MALLET is topic modelling software produced by Andrew McCallum's group at the University of Massachussetts. It's open source, written in Java but can be run from the command line, and has decent usability and documentation.

  1. First, you need a set of text documents to create the topic model.
  2. export MALLET="/path/to/mallet/bin/mallet" (the path to wherever you've put the MALLET executable)
  3. export MODEL="your_model_name" (this can be whatever you like)
  4. Create a single file ($MODEL-mallet.txt) that has one document per line, in the format 'IDENTIFIER LANGUAGE TEXT', e.g. '12345 en This is the text. Some more text.'.
  5. Convert that input file to MALLET's input format:
    $MALLET import-file --input $MODEL-mallet.txt --output $MODEL.mallet --keep-sequence --remove-stopwords
  6. Run MALLET to build a topic model:
    $MALLET train-topics --input $MODEL.mallet --output-model $MODEL-topic-model.gz --num-threads 2 \
    --num-topics 100 --num-iterations 1000 --doc-topics-threshold 0.1 --optimize-interval 10 --num-top-words 100 \
    --word-topic-counts-file $MODEL-word-topic-counts.txt --output-doc-topics $MODEL-doc-topics.txt --output-topic-keys $MODEL-topic-keys.txt
  7. Parse the output files: $MODEL-doc-topics.txt will contain the correspondences between input documents and topics; $MODEL-topic-keys.txt will contain the list of top keywords for each topic.

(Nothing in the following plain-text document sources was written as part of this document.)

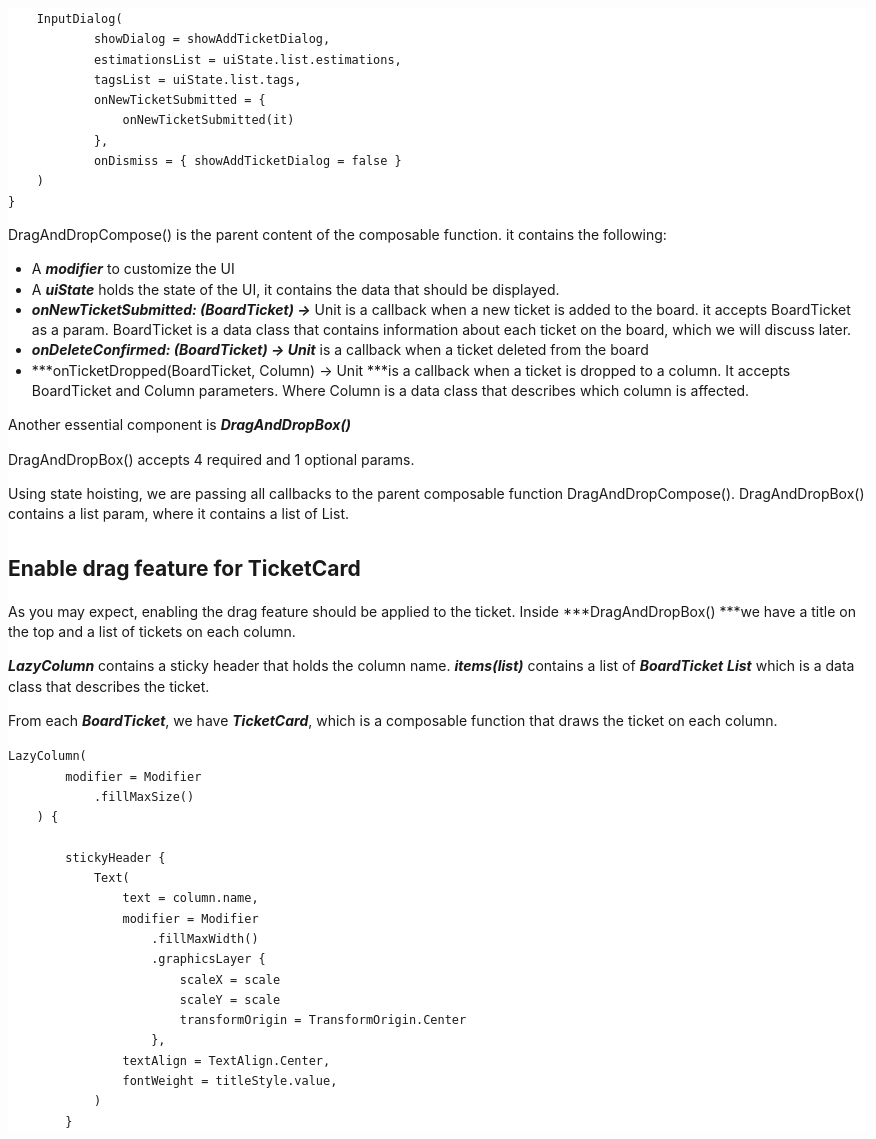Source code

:     
        InputDialog(
                showDialog = showAddTicketDialog,
                estimationsList = uiState.list.estimations,
                tagsList = uiState.list.tags,
                onNewTicketSubmitted = {
                    onNewTicketSubmitted(it)
                },
                onDismiss = { showAddTicketDialog = false }
        )
    }

DragAndDropCompose() is the parent content of the composable function. it contains the following:

* A ***modifier*** to customize the UI
* A ***uiState*** holds the state of the UI, it contains the data that should be displayed.
* ***onNewTicketSubmitted: (BoardTicket) ->*** Unit is a callback when a new ticket is added to the board. it accepts BoardTicket as a param. BoardTicket is a data class that contains information about each ticket on the board, which we will discuss later.
* ***onDeleteConfirmed: (BoardTicket) -> Unit*** is a callback when a ticket deleted from the board
* ***onTicketDropped(BoardTicket, Column) -> Unit ***is a callback when a ticket is dropped to a column. It accepts BoardTicket and Column parameters. Where Column is a data class that describes which column is affected.

Another essential component is ***DragAndDropBox()***

DragAndDropBox() accepts 4 required and 1 optional params.

Using state hoisting, we are passing all callbacks to the parent composable function DragAndDropCompose(). DragAndDropBox() contains a list param, where it contains a list of List<BoardTicket>.

## **Enable drag feature for TicketCard**

As you may expect, enabling the drag feature should be applied to the ticket. Inside ***DragAndDropBox() ***we have a title on the top and a list of tickets on each column.

***LazyColumn*** contains a sticky header that holds the column name. ***items(list)*** contains a list of ***BoardTicket*** ***List<BoardTicket>*** which is a data class that describes the ticket.

From each ***BoardTicket***, we have ***TicketCard***, which is a composable function that draws the ticket on each column.

    LazyColumn(
            modifier = Modifier
                .fillMaxSize()
        ) {
    
            stickyHeader {
                Text(
                    text = column.name,
                    modifier = Modifier
                        .fillMaxWidth()
                        .graphicsLayer {
                            scaleX = scale
                            scaleY = scale
                            transformOrigin = TransformOrigin.Center
                        },
                    textAlign = TextAlign.Center,
                    fontWeight = titleStyle.value,
                )
            }
    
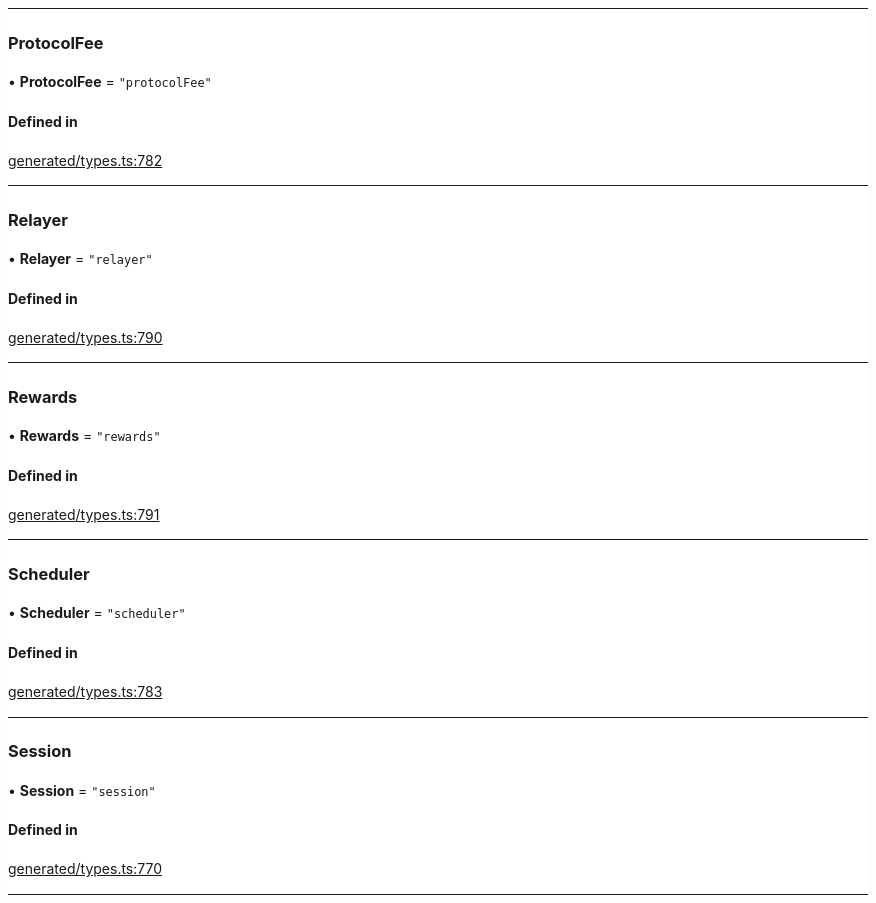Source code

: ___

### ProtocolFee

• **ProtocolFee** = ``"protocolFee"``

#### Defined in

[generated/types.ts:782](https://github.com/PolymeshAssociation/polymesh-sdk/blob/95e180d28/src/generated/types.ts#L782)

___

### Relayer

• **Relayer** = ``"relayer"``

#### Defined in

[generated/types.ts:790](https://github.com/PolymeshAssociation/polymesh-sdk/blob/95e180d28/src/generated/types.ts#L790)

___

### Rewards

• **Rewards** = ``"rewards"``

#### Defined in

[generated/types.ts:791](https://github.com/PolymeshAssociation/polymesh-sdk/blob/95e180d28/src/generated/types.ts#L791)

___

### Scheduler

• **Scheduler** = ``"scheduler"``

#### Defined in

[generated/types.ts:783](https://github.com/PolymeshAssociation/polymesh-sdk/blob/95e180d28/src/generated/types.ts#L783)

___

### Session

• **Session** = ``"session"``

#### Defined in

[generated/types.ts:770](https://github.com/PolymeshAssociation/polymesh-sdk/blob/95e180d28/src/generated/types.ts#L770)

___
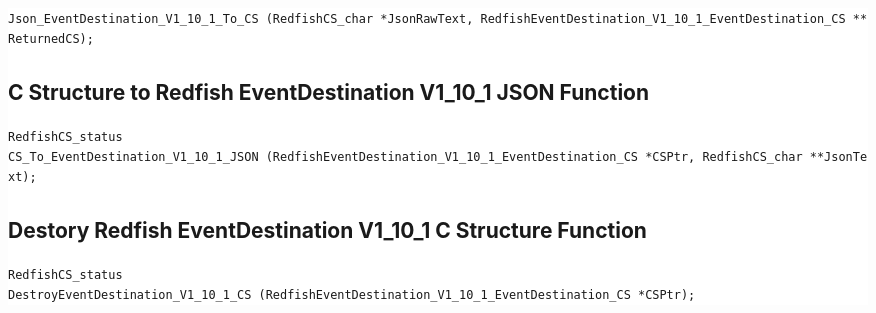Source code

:     Json_EventDestination_V1_10_1_To_CS (RedfishCS_char *JsonRawText, RedfishEventDestination_V1_10_1_EventDestination_CS **ReturnedCS);

## C Structure to Redfish EventDestination V1_10_1 JSON Function
    RedfishCS_status
    CS_To_EventDestination_V1_10_1_JSON (RedfishEventDestination_V1_10_1_EventDestination_CS *CSPtr, RedfishCS_char **JsonText);

## Destory Redfish EventDestination V1_10_1 C Structure Function
    RedfishCS_status
    DestroyEventDestination_V1_10_1_CS (RedfishEventDestination_V1_10_1_EventDestination_CS *CSPtr);

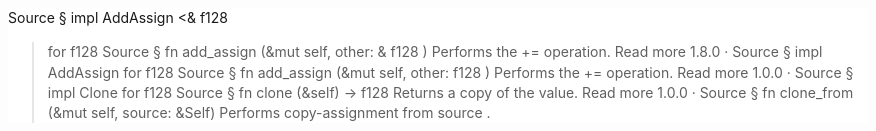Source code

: Source
§
impl
AddAssign
<&
f128
> for
f128
Source
§
fn
add_assign
(&mut self, other: &
f128
)
Performs the
+=
operation.
Read more
1.8.0
·
Source
§
impl
AddAssign
for
f128
Source
§
fn
add_assign
(&mut self, other:
f128
)
Performs the
+=
operation.
Read more
1.0.0
·
Source
§
impl
Clone
for
f128
Source
§
fn
clone
(&self) ->
f128
Returns a copy of the value.
Read more
1.0.0
·
Source
§
fn
clone_from
(&mut self, source: &Self)
Performs copy-assignment from
source
.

The most important parameter in the modelling step is num-topics, which sets the number of topics to which MALLET should fit documents. Estimate this manually depending on the size of the collection and a rough appraisal of the granularity of topics that you want to create.

Using --keep-sequence-bigrams when importing and --use-ngrams true when modelling should include bigrams in the selection of topic keywords, but I haven't managed to successfully run that without running out of memory yet.